Au fond ce qu'il y a de plus facile à reprocher à Nicolas Sarkozy, c'est sa liberté de dire les choses comme il les pense. Car là est peut-être la rupture la plus tranchante qu'il a initiée depuis 2007 quand le peuple de France, conservateur au plus profond de lui-même, attend finalement de ses dirigeants distance et retenue. Dans son livre paru en 2007 Catherine Nay écrivait: "il avance sans masque. Il n'est pas byzantin, il montre son jeu, annonce toujours la couleur." Cinq ans plus tard, dans ses portraits souvenirs, Alain Duhamel renchérit:"Nicolas Sarkozy ne connait pas l'hypocrisie et multiplie les provocations. La plupart des hommes politiques, a fortiori des chefs d'Etat, pratiquent assidûment la langue de bois. Il incarne au contraire, plus que le franc parler, le parler brutal".

Nicolas Sarkozy n'est pas un homme politique comme les autres. Son accession fracassante à la marche suprême du pouvoir a cassé le moule d'une classe dirigeante formatée dans sa genèse et dans son parcours: "Je n'ai pas fait l'ENA. Dans ma vie, je n'ai jamais eu à défendre un statut". Contrairement aux autres, le Président de la République ne s'inscrit pas dans une trajectoire immuable et intangible. Très tôt, il s'est donné une ambition où l'important était de faire plutôt que de durer. Nicolas Sarkozy se refuse à être spectateur. Il veut être acteur: "Après j'irai dans le privé, gagner de l'argent". Dans l'attente, un nouveau quinquennat se justifierait pleinement dans la continuité d'une détermination affichée par tous ses prédécesseurs, à l'exception de Georges Pompidou qui n'en eut malheureusement pas la possibilité. C'est, pour chacun, tout à leur honneur d'avoir relévé le défi du renouvellement de la confiance accordée par le suffrage. Le souvenir de ceux qui ont doublé la mise en est d'autant plus marqué. Pourquoi Nicolas Sarkozy devrait-il s'en passer? A l'inverse, quel sens aurait son maintien dans le milieu en cas de défaite si ce n'est de préempter le rebond d'une droite pour lequel d'autres affichent déjà leur appétit et développent leurs compétences? Valéry Giscard d'Estaing n'a jamais vraiment renoncé à l'envie irrépressible d'un retour en grâce après l'échec. Au lendemain de sa défaite de 1981, il avait dit "au revoir" à ses compatriotes. Ils avaient compris adieu.
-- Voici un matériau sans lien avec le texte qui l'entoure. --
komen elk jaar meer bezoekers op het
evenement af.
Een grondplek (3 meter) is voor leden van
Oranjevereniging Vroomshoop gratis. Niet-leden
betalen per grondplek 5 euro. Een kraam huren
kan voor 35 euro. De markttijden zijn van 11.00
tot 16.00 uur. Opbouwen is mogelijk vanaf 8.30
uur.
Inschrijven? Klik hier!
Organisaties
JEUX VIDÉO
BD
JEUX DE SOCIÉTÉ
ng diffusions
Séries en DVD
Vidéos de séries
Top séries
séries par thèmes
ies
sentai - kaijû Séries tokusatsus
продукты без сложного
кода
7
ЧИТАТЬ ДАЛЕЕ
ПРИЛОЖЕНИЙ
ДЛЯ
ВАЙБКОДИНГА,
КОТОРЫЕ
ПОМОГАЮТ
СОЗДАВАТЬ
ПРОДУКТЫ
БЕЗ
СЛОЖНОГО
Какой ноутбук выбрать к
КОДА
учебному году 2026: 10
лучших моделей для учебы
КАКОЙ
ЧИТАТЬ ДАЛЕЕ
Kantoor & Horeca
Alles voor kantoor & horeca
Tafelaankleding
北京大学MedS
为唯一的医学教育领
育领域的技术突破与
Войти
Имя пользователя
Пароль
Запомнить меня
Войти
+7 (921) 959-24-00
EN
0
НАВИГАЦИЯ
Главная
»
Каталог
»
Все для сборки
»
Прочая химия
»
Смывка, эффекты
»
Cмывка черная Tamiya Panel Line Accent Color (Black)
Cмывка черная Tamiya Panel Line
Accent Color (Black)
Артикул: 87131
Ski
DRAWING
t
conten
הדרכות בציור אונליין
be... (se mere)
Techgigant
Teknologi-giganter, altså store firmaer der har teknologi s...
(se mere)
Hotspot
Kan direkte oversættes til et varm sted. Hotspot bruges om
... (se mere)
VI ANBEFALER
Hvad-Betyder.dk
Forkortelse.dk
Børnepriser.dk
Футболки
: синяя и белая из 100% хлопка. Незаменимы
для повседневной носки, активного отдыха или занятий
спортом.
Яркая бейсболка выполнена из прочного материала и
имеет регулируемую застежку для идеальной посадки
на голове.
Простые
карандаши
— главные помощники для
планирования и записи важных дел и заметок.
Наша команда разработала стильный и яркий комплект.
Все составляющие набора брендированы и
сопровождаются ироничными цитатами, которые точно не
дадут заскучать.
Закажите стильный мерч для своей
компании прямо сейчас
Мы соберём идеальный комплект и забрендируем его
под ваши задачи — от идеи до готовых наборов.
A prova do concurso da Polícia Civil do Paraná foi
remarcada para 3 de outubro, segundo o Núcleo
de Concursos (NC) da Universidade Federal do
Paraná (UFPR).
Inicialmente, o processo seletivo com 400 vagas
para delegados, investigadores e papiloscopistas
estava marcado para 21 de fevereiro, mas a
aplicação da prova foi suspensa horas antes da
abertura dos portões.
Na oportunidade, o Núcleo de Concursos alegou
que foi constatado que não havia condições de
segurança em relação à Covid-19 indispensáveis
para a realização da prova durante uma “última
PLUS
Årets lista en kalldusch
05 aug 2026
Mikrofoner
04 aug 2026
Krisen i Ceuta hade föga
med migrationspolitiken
Les propos hypothétiques de Nicolas Sarkozy sur son avenir forcent l'évidence d'une réalité et d'une lucidité qu'il faudrait porter à son crédit. Pas besoin d'y ajouter du sens tactique susceptible d'endormir l'ennemi et le conforter dans cette euphorie émolliente d'une victoire prévue d'avance. La franchise du Président de la République offre une vérité bonne à dire. Elle rappelle d'ailleurs la décision immédiate, courageuse et intègre de Lionel Jospin qui assuma plus que sa part dans les résultats du premier tour de l'élection présidentielle de 2002. Sa déclaration fut à l'époque reconnue pour un geste d'une rare noblesse en politique. Il n'en tenta pas moins un come back calamiteux à la veille des primaires socialistes de 2006. Puisque la défaite présidentielle assumée est un départ sans retour, autant faire une campagne totale et sans regret. Nicolas Sarkozy l'a promis: "je vais tout donner".